Republicans must be the first to recognize that the approaches to governance taken by Roosevelt and Johnson and by Reagan and Bush no longer deal with reality. As a nationally integrated political community, the U.S. requires coherent and accountable national governance. And, as an interdependent player in a shrinking world, the U.S. requires a foreign policy very different from that appropriate during World War II and the Cold War.

Internally, there is an immense problem that our anachronistic left-right, liberal-conservative political sloganeering and policy formation overlooks to our detriment. Only the President is nationally elected and accountable to all the people. Meanwhile, each member of the House and Senate owes allegiance to local constituents, not to the national public. And because of this system, local and national interest groups have far greater influence in Congress than do the American people. Moreover, America’s economy is now tied into international markets in ways that leave a weak government in Washington even weaker. So the American people are underserved both domestically and internationally by an out-of-date, ineffective system of government that frustrates the will of the people in favor of special interests and foreign powers.

Consider for a moment the actions of the Federal government in the current domestic and international financial crisis that strives to save a National banking system and National economy with unprecedented government take-over schemes driven by Congressional brokering of competing regional interests, business and national interest groups.

In short, nationwide governance has been forced upon our leadership even though they wish the markets ought to care of themselves. Consequently, the outcome we are witnessing is Bush—and soon Obama’s— hit-and-miss approach of piecemeal pragmatism that changes day by day.

Look at our other hot button issues: health-care, energy, transportation, the environment; not to mention our crumbling infrastructure and Social Security crisis; abortion, failing schools, and “same-sex” marriage. These are precisely the kinds of issues that illustrate the problem of inadequate national governance. Within the framework of the Constitution, all of these issues belong to the governing authority of the 50 states. Marriage law, education and welfare policies, for example, are not original responsibilities of the federal government. Yet, they have all become national issues, and disputes over them frequently go to the US Supreme Court, which should not resolve these kinds of national policy questions. National issues of this kind can no longer be handled simply by saying, “Let the states decide.”
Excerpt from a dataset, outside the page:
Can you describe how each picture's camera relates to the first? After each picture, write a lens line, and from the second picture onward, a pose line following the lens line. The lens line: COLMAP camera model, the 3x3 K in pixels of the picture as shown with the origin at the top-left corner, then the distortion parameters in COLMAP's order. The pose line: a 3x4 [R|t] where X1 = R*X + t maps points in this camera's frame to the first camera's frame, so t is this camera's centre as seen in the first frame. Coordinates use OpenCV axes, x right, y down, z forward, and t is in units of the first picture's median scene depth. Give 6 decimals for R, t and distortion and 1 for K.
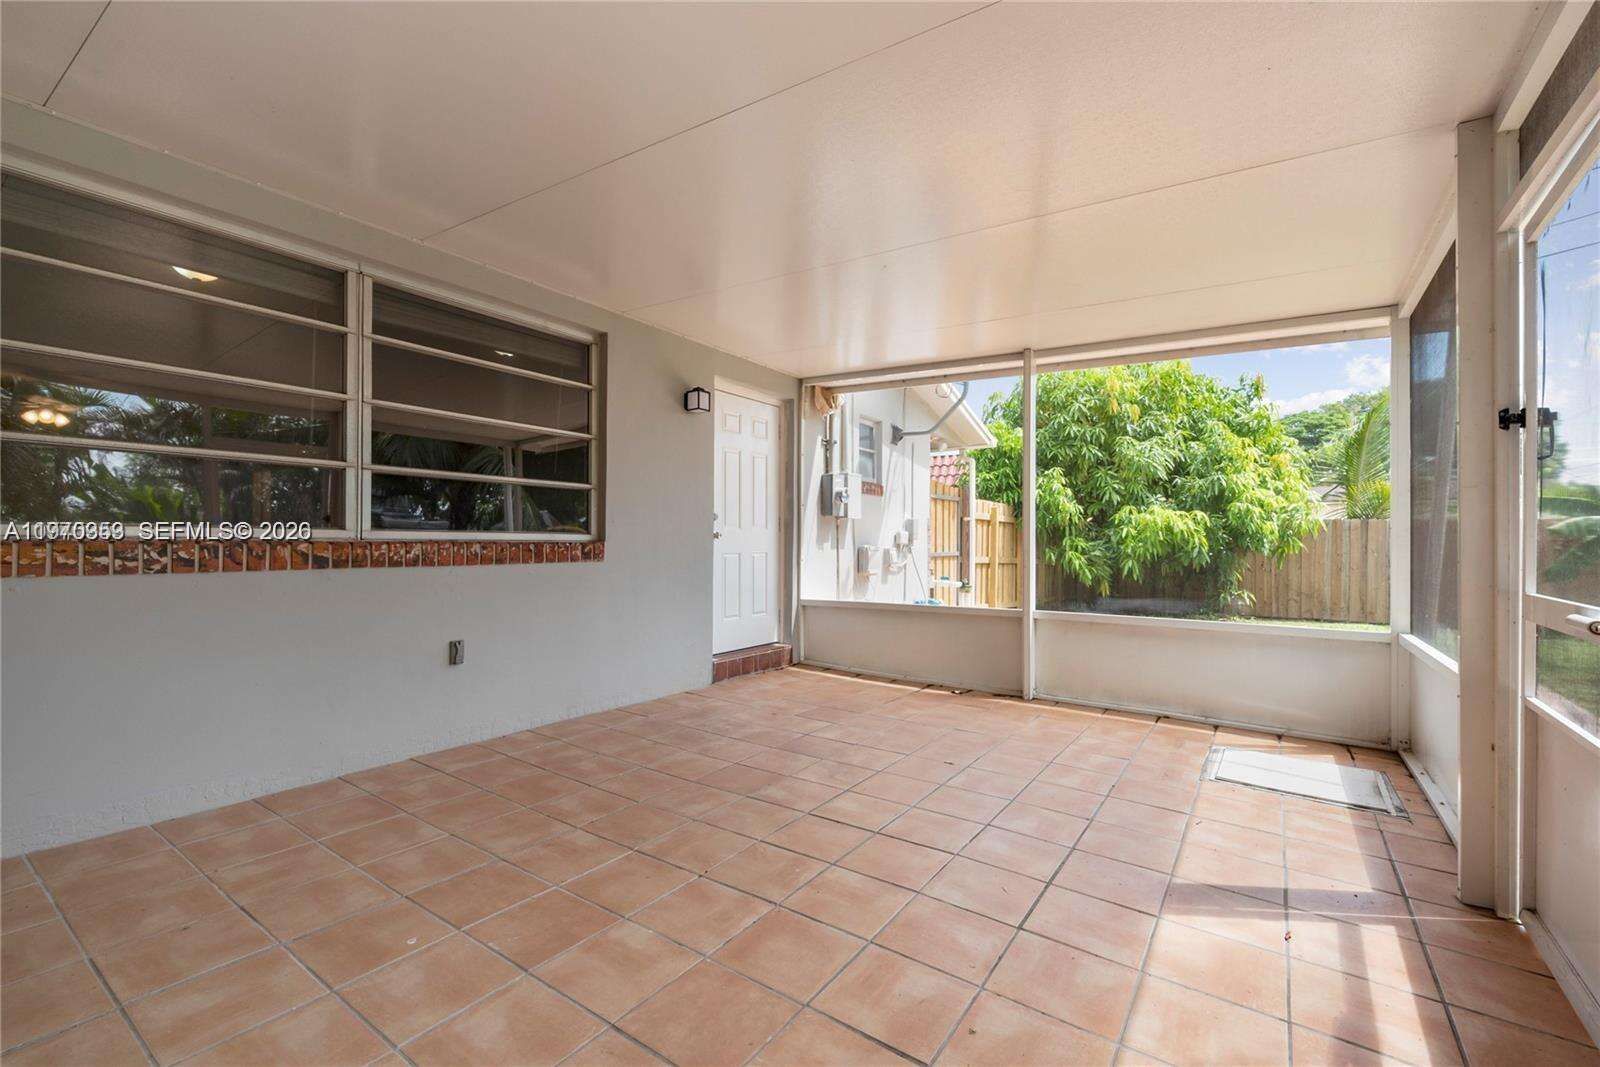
lens RADIAL K [[694.1, 0, 797.2], [0, 694.1, 543.6], [0, 0, 1]] dist [0.001134, -0.000313]
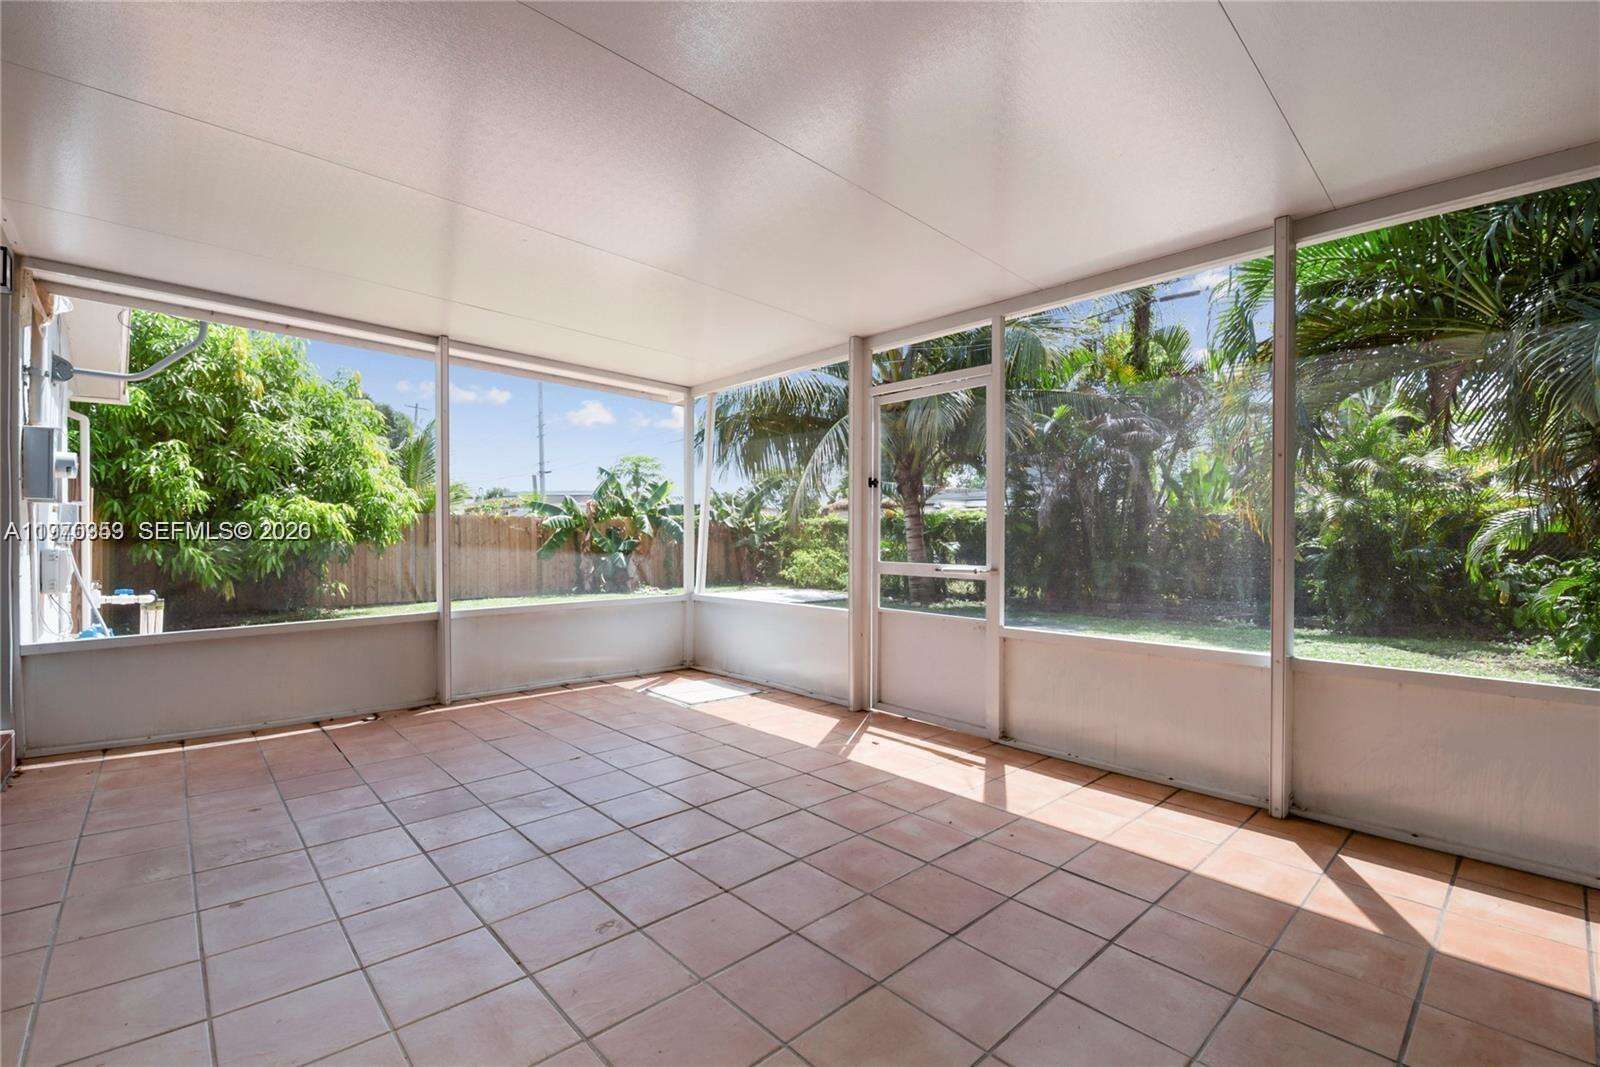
lens RADIAL K [[694.1, 0, 801.9], [0, 694.1, 536.7], [0, 0, 1]] dist [0.001134, -0.000313]
pose [[0.217424, -0.013482, 0.975984, -0.389397], [0.006691, 0.999902, 0.012322, -0.011374], [-0.976054, 0.003851, 0.217493, 0.249583]]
Simply put, given the issues that face our country today, no amount of ideological purity from the Left or the Right can change the fact that our current Federal government is not designed to be a nationally accountable legislative body.

Republicans, therefore, have the unique opportunity to develop a new generation of scholarship, policy, and leadership that can begin to address anew the relationship of state governments to a national government that requires revision and a stronger, more direct accountability of Congress and the presidency to the national citizenry.

In so doing, Republicans should also champion true reform of our antiquated electoral systems that no amount of ID checks, voting machine certifications, resdistricting commissions, term limits, or campaign finance regulation can address. By advocating true electoral reform that implements judicious forms of preference voting, whether in single- or multi-member districts, the GOP can once again be the party of reform that insures a vote for every citizen, and makes the votes of ordinary citizens matter.

By championing these reforms, the core Republican principles of limited government under law as a servant of civil society, will follow more easily and offer more context and meaning in the coming battles for basic civil rights and religious freedoms involving school choice, as well as the rights of workers, minorities, and families of all kinds. By becoming over time a true National Party of reform, Republicans can again aspire to lead this country and win the praise, hopes, and following of a new majority of American citizens.